Part 17

90 13 0
                                    

Denting demi denting terus berputar. Kini, Ica tengah melentangkan tubuhnya di atas kasur miliknya–dengan mata yang menatap lurus ke atas–meski sejatinya ia tidak dapat melihat.

"Huh, Ica bosan banget!" Ica meraba jam dinding khusus yang Tono buatkan untuknya.

"Udah jam sepuluh malam, tapi kok Ica gak ngantuk, ya?"

Ica memegang ujung kasurnya dan beranjak berdiri. Dengan langkah perlahan dan meraba-raba sekitar, Ica akhirnya menemukan benda yang ia cari–kursi roda.

Ica kemudian duduk di atasnya dan menjalankan kursi roda itu menuju jendela kamar–tempat kesukaan kedua Ica setelah tempat tidurnya. Alangkah indahnya pemandangan malam ini. Andai saja, peri kecil ini dapat melihat keindahan dunia di hadapannya. Hidupnya akan jauh lebih baik dan terlihat lebih sempurna.

* * * * *

"Non Ica, bangun, Non! Sudah pagi!" seru Mbok Yuni membangunkan Ica. Ia tertidur dalam keadaan duduk di kursi roda dan berada di depan jendela kamar yang terbuka.

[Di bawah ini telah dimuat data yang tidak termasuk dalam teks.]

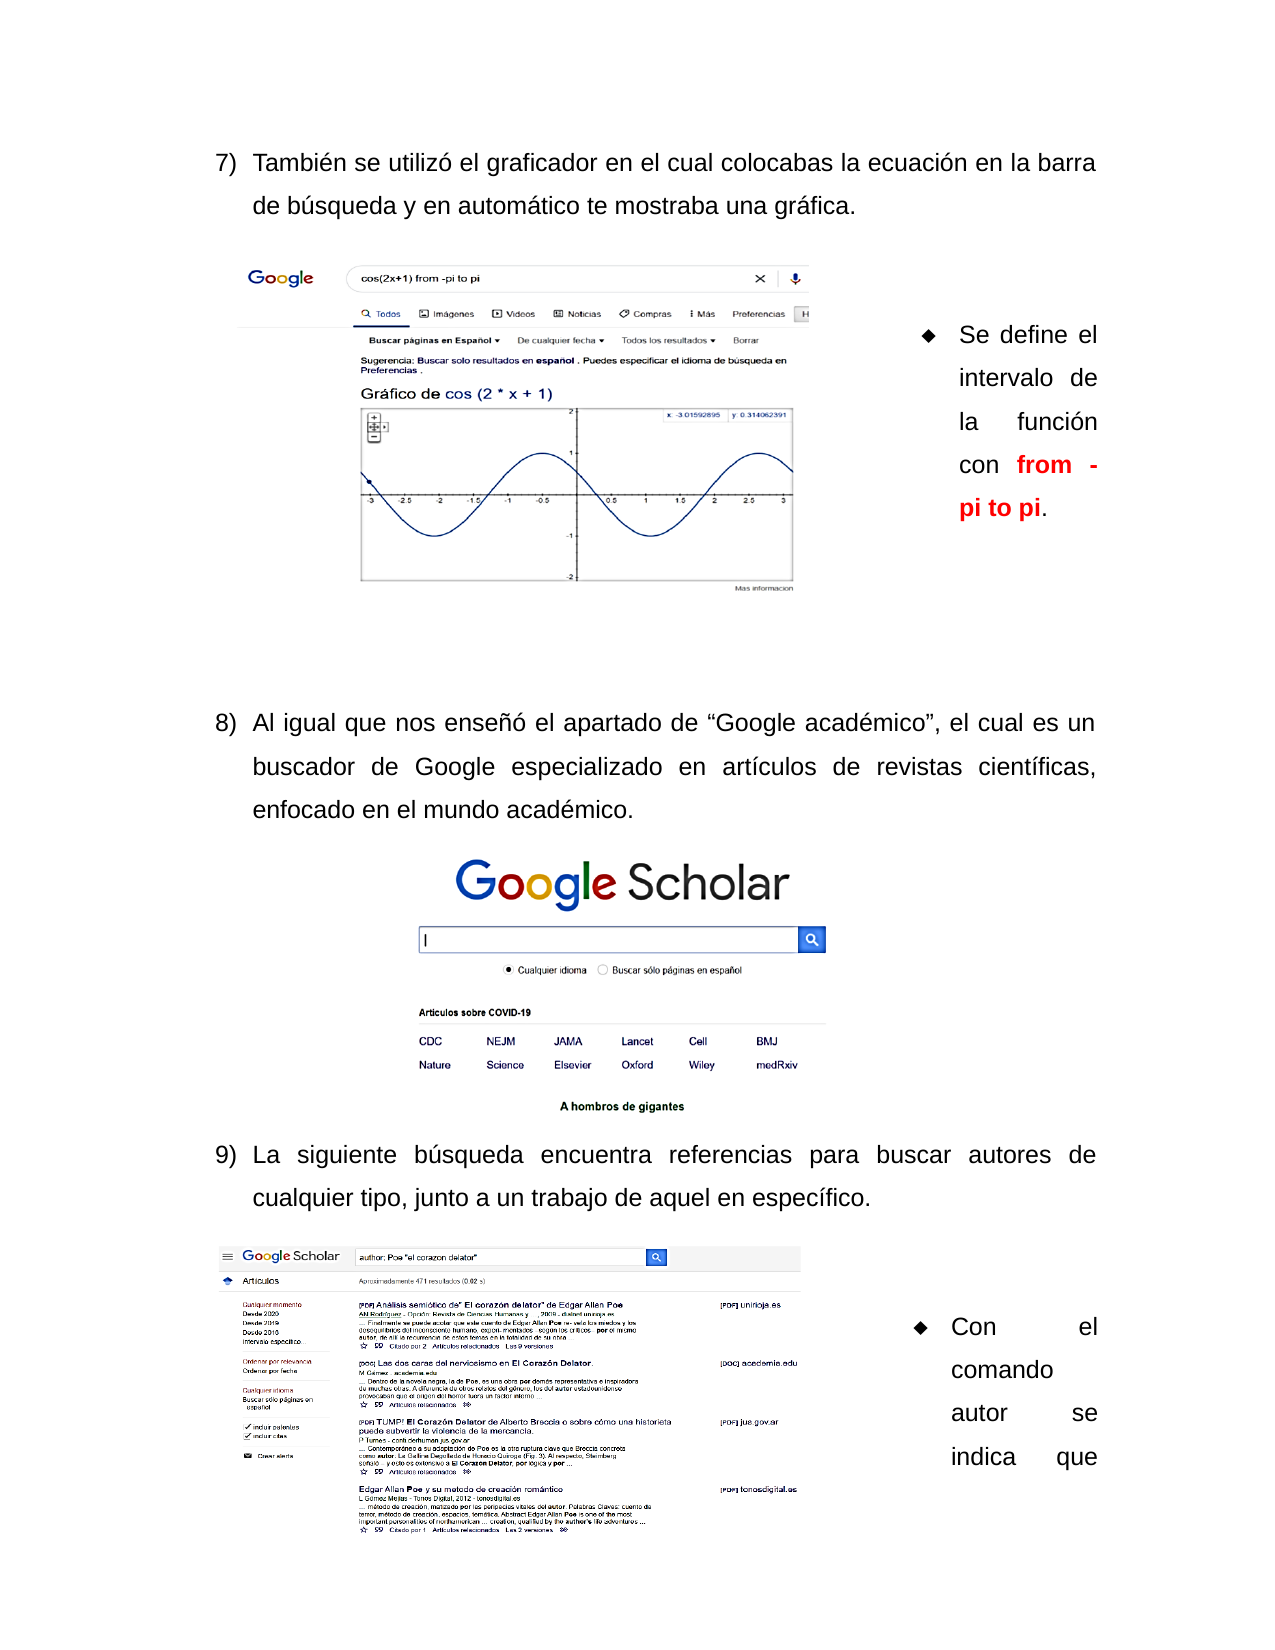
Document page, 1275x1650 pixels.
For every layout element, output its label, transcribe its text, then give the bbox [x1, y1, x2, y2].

list También se utilizó el graficador en el cual colocabas la ecuación en la barra de búsqueda y en automático te mostraba una gráfica. [215, 148, 1098, 219]
list Se define el intervalo de la función con from -pi to pi. [809, 320, 1098, 521]
list La siguiente búsqueda encuentra referencias para buscar autores de cualquier tipo, junto a un trabajo de aquel en específico. [215, 1139, 1098, 1211]
list Con el comando autor se indica que [801, 1312, 1098, 1470]
list Al igual que nos enseñó el apartado de “Google académico”, el cual es un buscador de Google especializado en artículos de revistas científicas, enfocado en el mundo académico. [215, 708, 1098, 823]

Ica membuka kedua netranya perlahan. "Eh, Mbok Yuni, ya?"

"Iya, Non. Ya ampun, Non Ica. Kamu kok bisa ketiduran di sini, sih?" tanya Mbok Yuni tidak habis pikir. Punggung tangannya menepuk-nepuk jidat dan bagian leher Ica dengan perasaan khawatir.

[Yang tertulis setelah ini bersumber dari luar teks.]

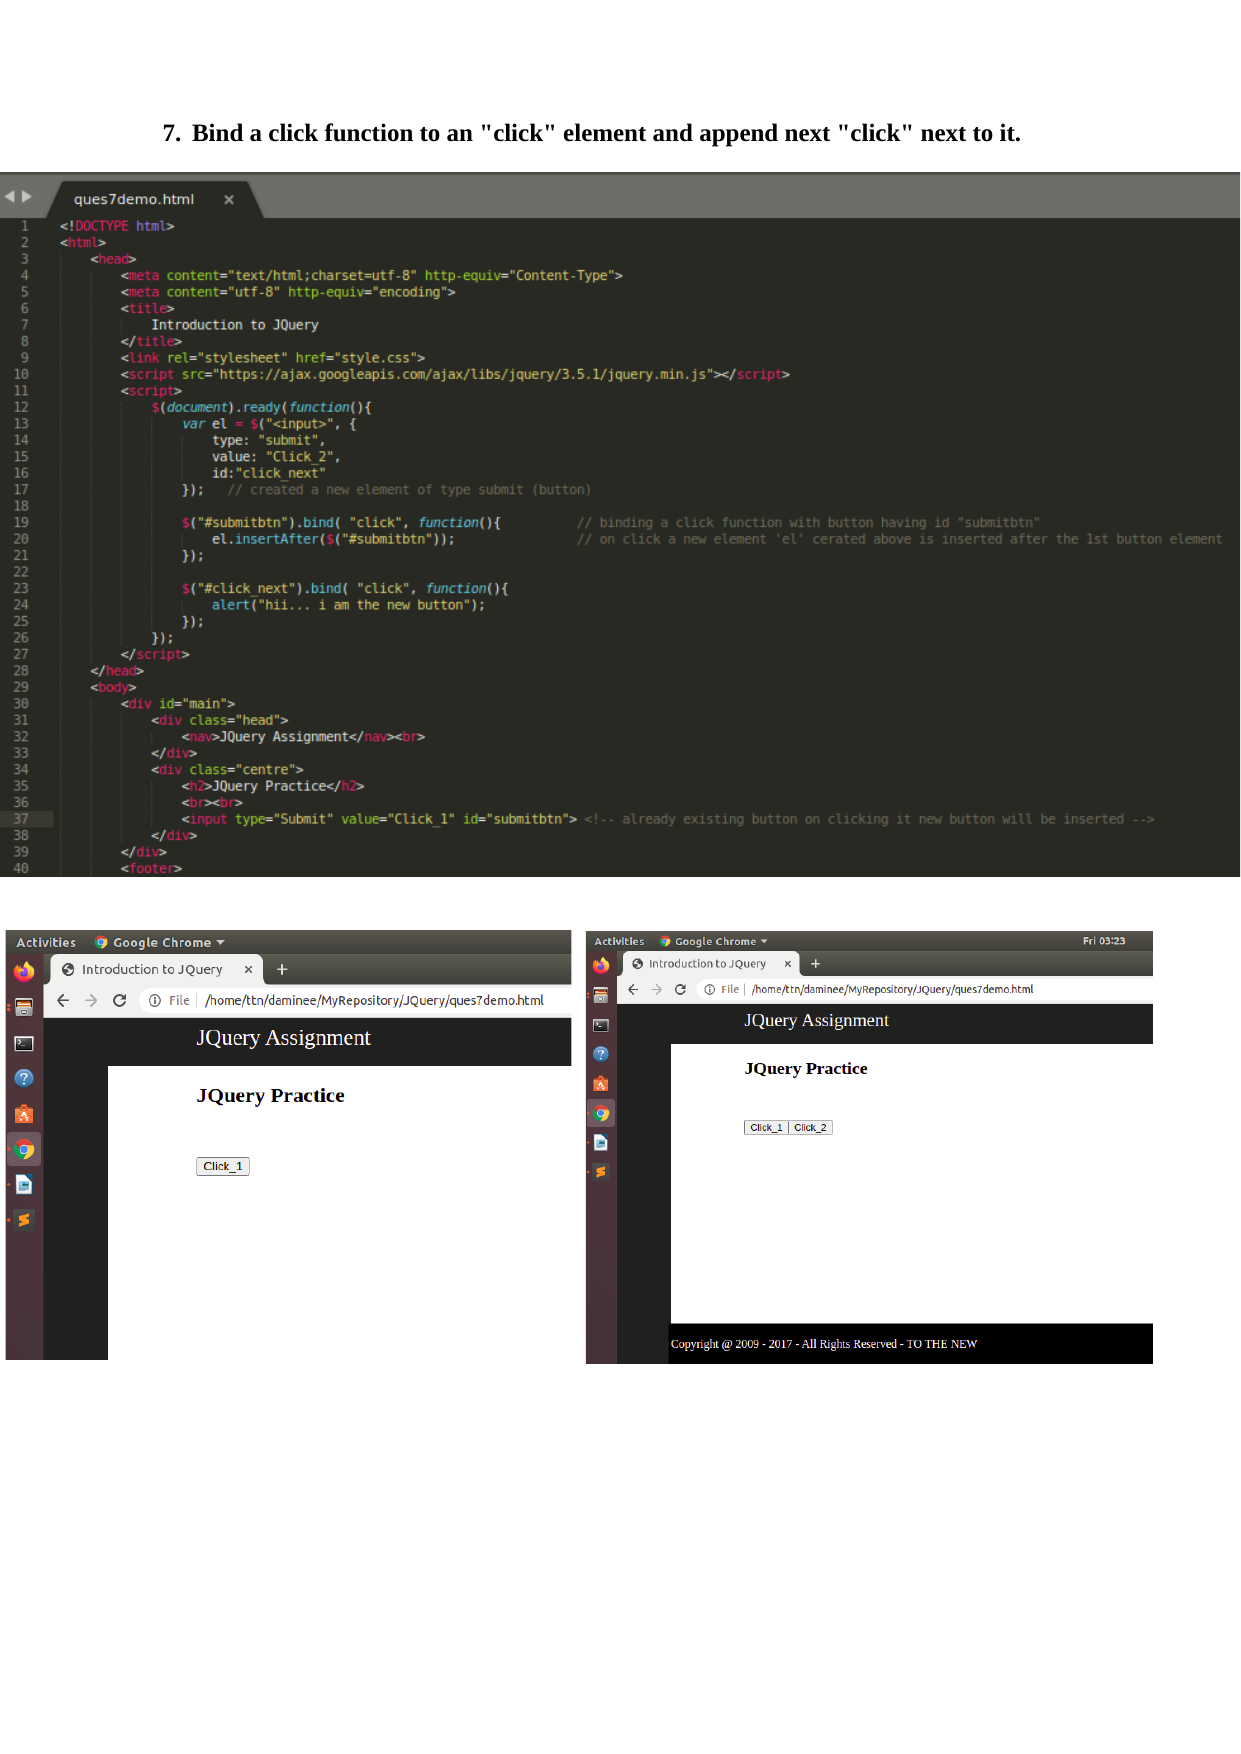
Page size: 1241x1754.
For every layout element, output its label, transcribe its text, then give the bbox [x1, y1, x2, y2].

Ica yang mulai tersadar sepenuhnya dari alam mimpi meraih kedua tangan Mbok Yuni yang tengah sibuk mengecek tiap inchi tubuhnya. "Ica gak apa-apa, Mbok."

"Aduh, Non ... Non Ica selalu bilang gak apa-apa sama Mbok. Tapi, kali ini Mbok khawatir karena gagal rawat Non." Mbok Yuni menekuk wajahnya terlihat gusar.

"Kalo Non Ica masuk angin, gimana?"
ujarnya dengan raut wajah yang sama. Ica hanya menghela napas berat. "Gak apa-apa, Mbok. Ica sehat, kok. Gak perlu khawatir lagi, lagi pula baru pertamakali, 'kan Ica kayak gini?"

Lagi-lagi senyum manis itu terpatri di wajah Ica–membuat Mbok Yuni turut mengembangkan senyumnya dan kagum pada sosok gadis yang berada di hadapannya.

"Terima kasih, Non." Mbok Yuni menundukkan badan. "Non ada yang perlu saya bantu lagi?"

Tringgg ...

"Ah, iya. Tolong ambilkan ponsel Ica, dong, Mbok. Kebetulan Ica denger bunyi," ujar Ica kemudian. Dirinya sibuk memikirkan siapa penelepon itu. Jika tebakkan Ica benar, sepertinya sekarang masih jam setengah delapan pagi.

"Baik, Non." Mbok Yuni pun mengambil ponsel milik Ica dan segera memberikannya pada Ica, seraya membacakan penelpon tersebut, "ini, Non. Dari Nak Yu–"

"Yuka, Mbok?" potong Ica heboh dan dibalas anggukkan oleh Mbok Yuni.

"Halo, Ka? Kenapa?"

"Oh, iya. Jam berapa?"

"Oke. Nanti Ica ke sana."

"Iya, dahh ...."

Hm, ada apa, ya? Kok tiba-tiba Yuka ngajak Ica main? Kemarin aja, mereka main gak ngajak-ngajak Ica!

* * * * *

Setelah mandi dan berganti pakaian, Ica pun kembali terduduk di depan jendela kamarnya sambil bersenandung ringan. Sungguh, udara pagi menjelang siang ini benar-benar menyejukkan. Walau sang bagaskara mulai merengsek ke atas, namun panasnya tidak begitu terasa.